We didnt make a big deal of it with our 2 year old in the early stages. I kind of figured that for a 2 year old 6 months wait is forever. We did tell her but she didnt really take it in

DD came to the scan as it was early morning. On inspection of the picture she declared it was a kangaroo. DH tried to explain it was a baby to which she replied 'its a baby froggy'.

I found it was enough preparation for her once she could see the bump and feel baby kicking. By this point she was 2.7 ish so a bit more grown up anyway.

openerofjars · 22/05/2012 07:33

We have a book called "The Bump" which I think is better than "There's a house inside my Mummy" (got both!) because it tells a small child the story of when your mummy was pg with you. It gives a good idea of what pg women might do, but I love the idea that it's not all about the new baby and makes DC1 feel special.

Giving the baby a nickname helped me to talk about it (ours is Bumpy) and I joke with DS about it of explain that Bumpy is doing lots of kicking right now or I feel tired because Bumpy is getting so big now.

DH took DS out to get a cuddly toy for Bumpy.

"Zaza's baby brother"by Lucy Cousins is a good book, too: it tells the story of what a toddlers life is like in the first little bit after a baby arrives (Mum & Dad v busy & tired, baby quite boring really etc).

Chunkychicken · 22/05/2012 20:31

I got a pamphlet with my Bounty pack from my MW (at the booking in appt) that talked through how to tell your toddler.

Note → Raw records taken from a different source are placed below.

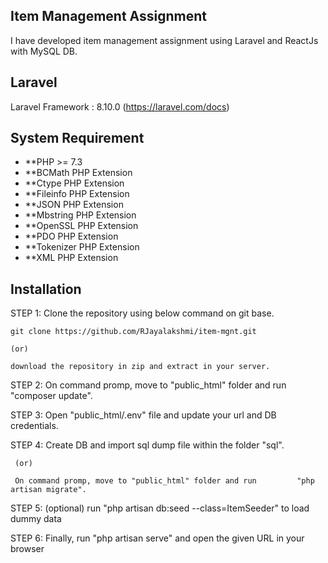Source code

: ## Item Management Assignment

I have developed item management assignment using Laravel and ReactJs with MySQL DB.

## Laravel

Laravel Framework : 8.10.0 (https://laravel.com/docs)

## System Requirement

- **PHP >= 7.3
- **BCMath PHP Extension
- **Ctype PHP Extension
- **Fileinfo PHP Extension
- **JSON PHP Extension
- **Mbstring PHP Extension
- **OpenSSL PHP Extension
- **PDO PHP Extension
- **Tokenizer PHP Extension
- **XML PHP Extension

## Installation

STEP 1: Clone the repository using below command on git base.
	
	git clone https://github.com/RJayalakshmi/item-mgnt.git

	(or) 

	download the repository in zip and extract in your server.

STEP 2: On command promp, move to "public_html" folder and run 		"composer update".

STEP 3: Open "public_html/.env" file and update your url and DB credentials.

STEP 4: Create DB and import sql dump file within the folder 	"sql".

     (or)

     On command promp, move to "public_html" folder and run 		"php artisan migrate".

STEP 5: (optional) run "php artisan db:seed --class=ItemSeeder" 	to load dummy data

STEP 6: Finally, run "php artisan serve" and open the given URL in your browser

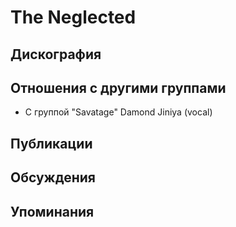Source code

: # The Neglected



## Дискография


## Отношения с другими группами

* C группой "Savatage" Damond Jiniya (vocal)

## Публикации


## Обсуждения


## Упоминания

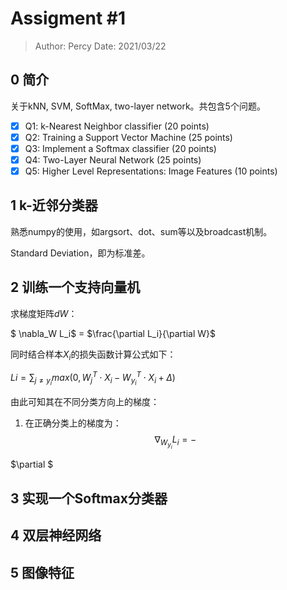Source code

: # Assigment \#1

> Author: Percy
> Date: 2021/03/22

## 0 简介

关于kNN, SVM, SoftMax, two-layer network。共包含5个问题。

- [x] Q1: k-Nearest Neighbor classifier (20 points)
- [x] Q2: Training a Support Vector Machine (25 points)
- [x] Q3: Implement a Softmax classifier (20 points)
- [x] Q4: Two-Layer Neural Network (25 points)
- [x] Q5: Higher Level Representations: Image Features (10 points)

## 1 k-近邻分类器

熟悉numpy的使用，如argsort、dot、sum等以及broadcast机制。

Standard Deviation，即为标准差。

## 2 训练一个支持向量机

求梯度矩阵$dW$：

$ \nabla_W L_i$ = $\frac{\partial L_i}{\partial W}$

同时结合样本$X_i$的损失函数计算公式如下：

$Li = \sum_{j \neq y_i} max(0, W_j^T \cdot X_i - W_{y_i}^T \cdot X_i + \Delta)$

由此可知其在不同分类方向上的梯度：

1. 在正确分类上的梯度为：
   $$ \nabla_{W_{y_i}} L_i = -$$


 $\partial $

## 3 实现一个Softmax分类器

## 4 双层神经网络

## 5 图像特征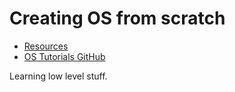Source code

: # Creating OS from scratch

* [Resources](./resources)
* [OS Tutorials  GitHub](https://github.com/cfenollosa/os-tutorial "OS Tutorials")

Learning low level stuff.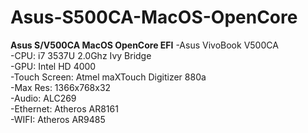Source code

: # Asus-S500CA-MacOS-OpenCore
**Asus S/V500CA MacOS OpenCore EFI**
-Asus VivoBook V500CA  
-CPU: i7 3537U 2.0Ghz Ivy Bridge  
-GPU: Intel HD 4000  
-Touch Screen: Atmel maXTouch Digitizer 880a  
-Max Res: 1366x768x32  
-Audio: ALC269  
-Ethernet: Atheros AR8161  
-WIFI: Atheros AR9485  
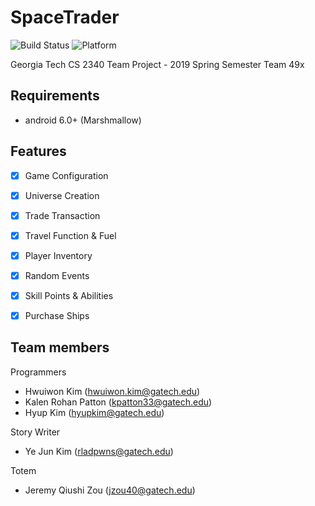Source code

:# SpaceTrader
![Build Status](https://img.shields.io/badge/Build-passing-brightgreen.svg)
![Platform](https://img.shields.io/badge/Platform-android-green.svg)

Georgia Tech CS 2340 Team Project - 2019 Spring Semester
Team 49x

## Requirements

- android 6.0+ (Marshmallow)

## Features

- [x] Game Configuration
- [x] Universe Creation
- [x] Trade Transaction
- [x] Travel Function & Fuel
- [x] Player Inventory
- [x] Random Events
- [x] Skill Points & Abilities
- [x] Purchase Ships


## Team members

Programmers
- Hwuiwon Kim (hwuiwon.kim@gatech.edu)<br>
- Kalen Rohan Patton (kpatton33@gatech.edu)<br>
- Hyup Kim (hyupkim@gatech.edu)<br>

Story Writer
- Ye Jun Kim (rladpwns@gatech.edu)<br>

Totem
- Jeremy Qiushi Zou (jzou40@gatech.edu)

We told my DD a little bit earlier than I thought was ideal as I was being quite sick, & having been in hospital twice since she was 9mo, I didn't want her to worry. Also, she would have heard the conversations about it going on around her, & didn't want to be confused - afterall, 2yos often know/understand more than they can actually say.

We just said 'there's a baby in Mummy's tummy & that's why mummy is being a bit sick'. If she thinks about it, DD might say something to my tummy or points to hers & says 'baby in there' but otherwise seems to have accepted it without issue!!

Might get a book to help later on though, as we're also moving house soon & don't want her to be overwhelmed.

abbypumpkin · 22/05/2012 20:47

We wanted our lo to be the first to know so we told her first. She's now almost three and baby due in 8weeks. She has asked lots of questions including how it got there and how it will come out- we just told her the truth and she accepted it. She now knows her little sister is in there and is looking forward to meeting her and talking about cuddling her, feeding her and teaching her to catch!